With the civil air travel industry under increasing pressure from increasing oil prices and environmental legislation, the race is on to discover viable options to conventional kerosene and these so far appear to come down to various types of biofuel.

Not remarkably, the first trials of alternative fuel were started by British air travel pioneer, Sir Richard Branson, whose Virgin Atlantic began London to Amsterdam flights with restricted biofuel usage in 2008. This was quickly followed by Lufthansa and Air New Zealand who each used different blends of and bio derivatives including some from made from jatropha curcas which can grow in soil considered too poor for growing mainstream foodstuffs.

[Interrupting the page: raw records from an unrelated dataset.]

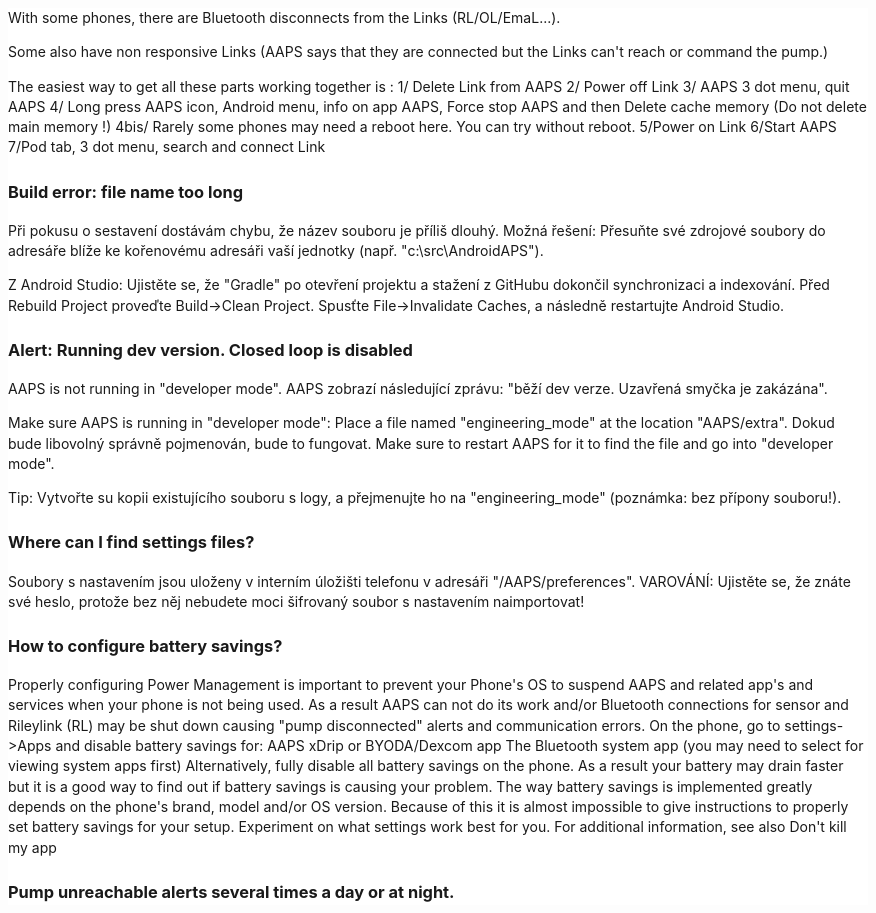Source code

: With some phones, there are Bluetooth disconnects from the Links (RL/OL/EmaL...).

Some also have non responsive Links (AAPS says that they are connected but the Links can't reach or command the pump.)

The easiest way to get all these parts working together is : 1/ Delete Link from AAPS 2/ Power off Link 3/ AAPS 3 dot menu, quit AAPS 4/ Long press AAPS icon, Android menu, info on app AAPS, Force stop AAPS and then Delete cache memory (Do not delete main memory !) 4bis/ Rarely some phones may need a reboot here. You can try without reboot. 5/Power on Link 6/Start AAPS 7/Pod tab, 3 dot menu, search and connect Link

### Build error: file name too long

Při pokusu o sestavení dostávám chybu, že název souboru je příliš dlouhý. Možná řešení: Přesuňte své zdrojové soubory do adresáře blíže ke kořenovému adresáři vaší jednotky (např. "c:\src\AndroidAPS").

Z Android Studio: Ujistěte se, že "Gradle" po otevření projektu a stažení z GitHubu dokončil synchronizaci a indexování. Před Rebuild Project proveďte Build->Clean Project. Spusťte File->Invalidate Caches, a následně restartujte Android Studio.

### Alert: Running dev version. Closed loop is disabled

AAPS is not running in "developer mode". AAPS zobrazí následující zprávu: "běží dev verze. Uzavřená smyčka je zakázána".

Make sure AAPS is running in "developer mode": Place a file named "engineering_mode" at the location "AAPS/extra". Dokud bude libovolný správně pojmenován, bude to fungovat. Make sure to restart AAPS for it to find the file and go into "developer mode".

Tip: Vytvořte su kopii existujícího souboru s logy, a přejmenujte ho na "engineering_mode" (poznámka: bez přípony souboru!).

### Where can I find settings files?

Soubory s nastavením jsou uloženy v interním úložišti telefonu v adresáři "/AAPS/preferences". VAROVÁNÍ: Ujistěte se, že znáte své heslo, protože bez něj nebudete moci šifrovaný soubor s nastavením naimportovat!

### How to configure battery savings?

Properly configuring Power Management is important to prevent your Phone's OS to suspend AAPS and related app's and services when your phone is not being used. As a result AAPS can not do its work and/or Bluetooth connections for sensor and Rileylink (RL) may be shut down causing "pump disconnected" alerts and communication errors. On the phone, go to settings->Apps and disable battery savings for: AAPS xDrip or BYODA/Dexcom app The Bluetooth system app (you may need to select for viewing system apps first) Alternatively, fully disable all battery savings on the phone. As a result your battery may drain faster but it is a good way to find out if battery savings is causing your problem. The way battery savings is implemented greatly depends on the phone's brand, model and/or OS version. Because of this it is almost impossible to give instructions to properly set battery savings for your setup. Experiment on what settings work best for you. For additional information, see also Don't kill my app

### Pump unreachable alerts several times a day or at night.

jatropha curcas is a genus of approximately 175 succulent plants, shrubs and trees (some are deciduous, like Jatropha curcas), from the family Euphorbiaceae.

In 2007 Goldman Sachs pointed out Jatropha curcas as one of the best prospects for future biodiesel production. It is resistant to dry spell and pests, and produces seeds containing 27-40% oil.

Recently, US aerospace giant Boeing, Brazilian aeronautical significant Embraer and the Sao Paulo state Research Support Foundation moved to perform research and advancement into using biofuels to power jet airliners. It was reported that Brazilian airlines Azul, Gol, TAM and Trip would act as strategic specialists for the project.

The current airline to start experimenting with brand-new fuels is the Alaska Air Group which has actually carried out internal US flights using a mix of 80 % petroleum based fuel and 20% biofuel made from cooking oil. This mixture, it is claimed, can cut harmful emissions by 10%.

One truly motivating development has actually been the relocation far from biofuels which contend head on with food customers therefore preventing a rate spiral. Not so long back, a surge in usage of biofuels in automobiles triggered a spike in maize rates as US farmers diverted excessive corn to fuel processing.

Hopefully in the future, airlines and drivers will focus biofuel usage on non-food sources such as jatropha curcas and algae. It would be a blended true blessing undoubtedly if some people ended up starving simply to satisfy somebody else's green qualifications.